Section 3. Election Procedure.
a. The slate of nominees presented by the Nominating Committee to the voting membership of NEAD shall be placed on ballots, which shall be distributed by mail or electronic means to all eligible voting members of NEAD. Votes are to be cast by the date established by the Nominating Committee and shall be cast in the manner provided by the Nominating Committee, which may include submission by mail or electronic means. Votes received after the deadline established by the Nominating Committee will not be accepted for tally.
b. Election shall be by a simple majority of votes cast.
c. Results of the election shall be announced at the general meeting following the election. The new officers and Board of Directors shall assume their responsibilities on January 1.
ARTICLE IX – COMMITTEES
Section 1. Committees.
Governance Committees shall be Nominating and Bylaws.
Strategic Committees shall be Membership, Professional Education, and Public Relations.
Section 2. General Procedures.
a. The chairs of all committees except the Nominating Committee shall be designated by the Board of Directors. All chairs must be active members.
b. The immediate past-president shall chair the Nominating Committee.
c. The President shall be an ex-officio member of all committees except the Nominating Committee.
d. Committees report to the Board of Directors and the committee chairperson will present summary of activities upon request and an annual report at the end of the fiscal year.
Section 3. Duties.
a. Membership Committee. Shall periodically review membership requirements; shall assist with membership recruitment; shall review and approve applicants for membership; shall be responsible for completion of the membership roster for general distribution by the Secretary; and shall issue cancellation of membership for non-payment of dues or voluntary cancellation.

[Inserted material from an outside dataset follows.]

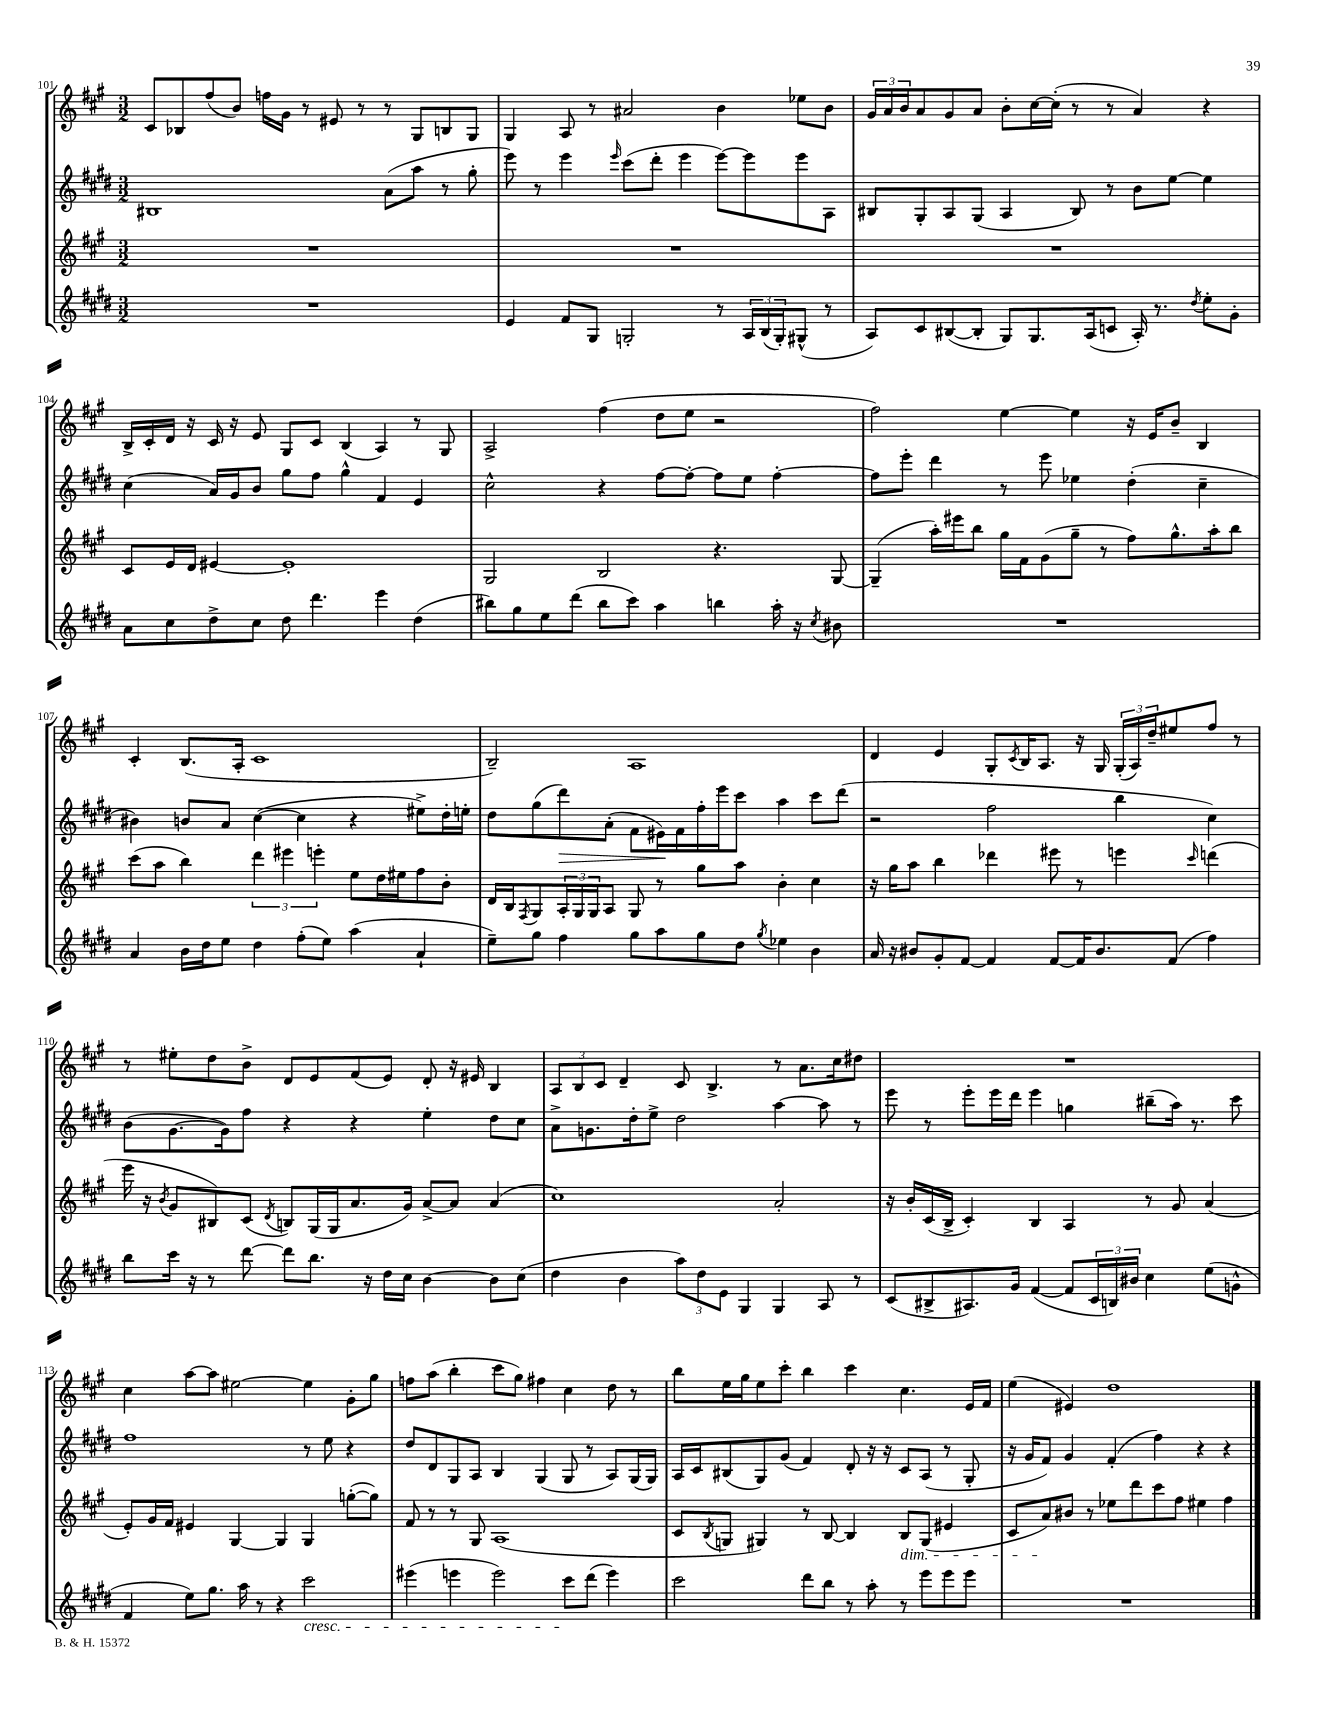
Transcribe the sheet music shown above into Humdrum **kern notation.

b. Professional Education Committee. Shall coordinate education programs for NEAD members and area health professionals.
c. Nominating Committee. Shall be composed of the immediate Past-President as chair and two active members appointed by the Past-President. The committee shall function as specified in Article VIII.
d. Bylaws Committee. Shall review the NEAD bylaws and recommend amendments as necessary.
Section 4. Special Committees. (Ad hoc) may be appointed by the President.
ARTICLE X – DISOLUTION
If this association is dissolved at any time, its assets shall be distributed to similar non-profit organizations to be selected by the Board of Directors.
ARTICLE XI – PARLIAMENTARY AUTHORITY
The rules contained in Robert’s Rules of Order Newly Revised (current edition) shall govern the decisions of NEAD at all levels of the organization in all cases where they do not conflict with the Bylaws of NEAD or the adopted policies and procedures.
ARTICLE XII – AMENDMENTS
Section 1. The Bylaws may be amended at any Regular meeting by a majority vote of the general membership.
Section 2. These Bylaws also may be amended at any business meeting of NEAD on recommendation of the Board of Directors and on unanimous vote of the general membership present and voting.